‘Jaws’ pinball table from Stern is fan service at its finest

by NEW YORK DIGITAL NEWS


The thing about Jaws is it’s one of the greatest movies ever made. So, when someone decides to make a big table that does Jaws things loudly and repeatedly, I’m all in.

Luckily, that’s exactly what we’re getting from pinball machine manufacturer Stern. The latest license from the folks behind Jurassic Park and Godzilla and countless other pinball classics got announced last week, and was available for hands-on play at CES 2024.

After a brief hands-on session, my verdict is that Jaws is still great, and anything that reminds us of the greatness of Jaws is also cool.

It’s a pinball shark, there has to be a twist

I have to be clear about something up front: I’m more of a Jaws guy than a pinball guy. I’ll indulge in the odd game or two at a bar every blue moon, but video games are more my bag.

So it’s hard for me to critically evaluate Jaws as a pinball game. My time with it was brief and took place on a cacophonous show floor where learning the mechanics involved was next to impossible. It’s got all kinds of flippers, spinners and ramps and other things that make pinball fun. That much I can tell you.

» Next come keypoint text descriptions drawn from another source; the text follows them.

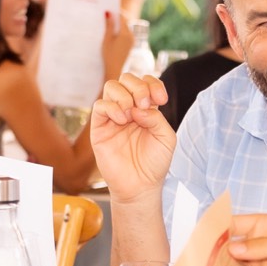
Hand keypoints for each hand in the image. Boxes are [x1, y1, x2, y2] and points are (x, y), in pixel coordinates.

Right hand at [90, 74, 173, 204]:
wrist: (140, 186)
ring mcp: (113, 117)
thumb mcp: (166, 138)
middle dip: (138, 87)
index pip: (145, 82)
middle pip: (127, 79)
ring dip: (124, 95)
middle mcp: (129, 109)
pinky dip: (112, 108)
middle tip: (144, 104)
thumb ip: (157, 118)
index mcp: (146, 109)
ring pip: (111, 87)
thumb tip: (139, 107)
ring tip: (131, 115)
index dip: (152, 84)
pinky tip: (122, 120)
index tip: (161, 99)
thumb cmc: (154, 164)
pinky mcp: (100, 128)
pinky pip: (100, 106)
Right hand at [101, 11, 132, 82]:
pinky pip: (125, 34)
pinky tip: (110, 31)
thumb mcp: (107, 39)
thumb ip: (108, 26)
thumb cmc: (109, 56)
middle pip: (124, 22)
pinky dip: (118, 30)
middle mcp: (131, 36)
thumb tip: (109, 13)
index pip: (122, 17)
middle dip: (116, 17)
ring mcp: (131, 41)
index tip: (108, 6)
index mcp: (126, 34)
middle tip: (106, 13)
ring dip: (117, 24)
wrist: (114, 70)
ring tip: (106, 21)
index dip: (116, 11)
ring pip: (124, 28)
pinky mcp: (129, 45)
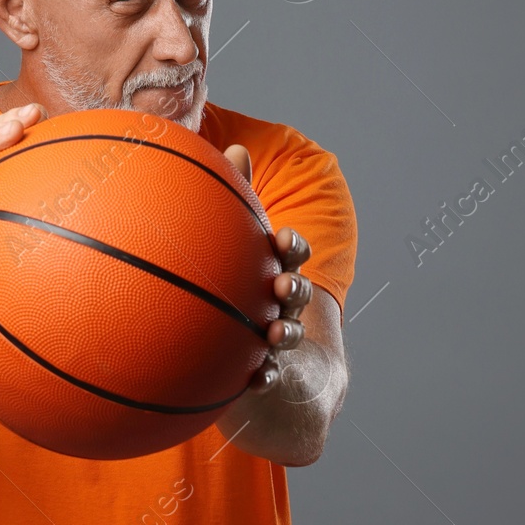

I can also tell you that the shark emerges from the top of the playing field to wreak havoc, and that’s rad. This happened often enough to be fun but not so often that it got old.

Jaws pinball table

There’s a lot going on here.
Credit: Stern

Perhaps more importantly, the Jaws side of Jaws is respectful to the original. John Williams’ iconic score is included, as are beautiful portraits of Robert Shaw and Richard Dreyfuss. They actually got Dreyfuss to record some new voiceover for the game, too, though I couldn’t exactly hear it. Did I mention the CES show floor is noisy?

Still, the play field is immensely fun to look at. Quint’s boat, the Orca, is included, as are references to the film’s July 4th setting and various kinds of sharks for all the finheads out there. It’s a delight.

Now for the bad news: Jaws costs a lot of money if you want to actually own it. It starts at $6,999 for the starter edition and goes all the way up to $12,999 for all the bells and whistles (which I was told are cosmetic in nature and don’t affect gameplay).

I can’t exactly recommend the table at that price point, but maybe you have a friend who owns a pinball arcade, or a movie fan with space in their garage. Kindly and gently cajole them into buying it. Just don’t yell to the neighbors about it, or you’ll have a panic on your hands.